One one's more word'word common word or another word more another   More and more years to match one or more other strings  And common word things and or 

In the above it matches one in line two but not the or just next to it. Same for common and word int the third line.

Live Example: http://regex101.com/r/hV3wQ3

I believe it's something to do with the non-matching groups' number. But, I am not sure how to achieve the end goal of matching all the list of words without any char around them.

I do not want the one in one's or the word in word'word to be matched.

Answer 1

Since your capture groups define explicitly one character on either side of the common word, it's looking for space word space and then when it doesn't find another space, it fails.

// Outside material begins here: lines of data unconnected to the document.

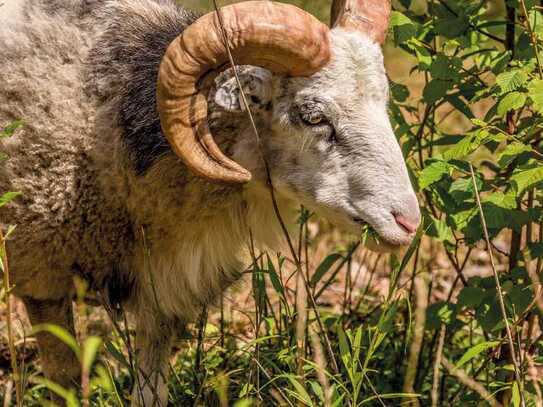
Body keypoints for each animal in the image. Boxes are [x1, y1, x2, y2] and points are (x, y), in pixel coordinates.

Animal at [0, 1, 420, 406]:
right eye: (313, 117)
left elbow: (150, 393)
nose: (408, 222)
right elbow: (65, 381)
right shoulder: (41, 277)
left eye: (384, 101)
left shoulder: (164, 291)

In this case, since you don't want to match all the characters word boundary's would catch (period, apostrophe, etc.) you need to use a bit of trickery with lookaheads, lookbehinds, and non-capture groups. Try this:

(?:^|(?<= ))(one|common|word|or|another)(?:(?= )|$) 

http://regex101.com/r/cM9hD8

Word boundaries are still simpler to implement, so for reference sake, you could also do this (though it would include ', ., etc.).

\b(one|common|word|or|another)\b 

Answer 2

You can use (?:[\s]|^)(one|common|word|or|another)(?=[\s]|$) instead.

It will not match one's , someone ,etc...

Check DEMO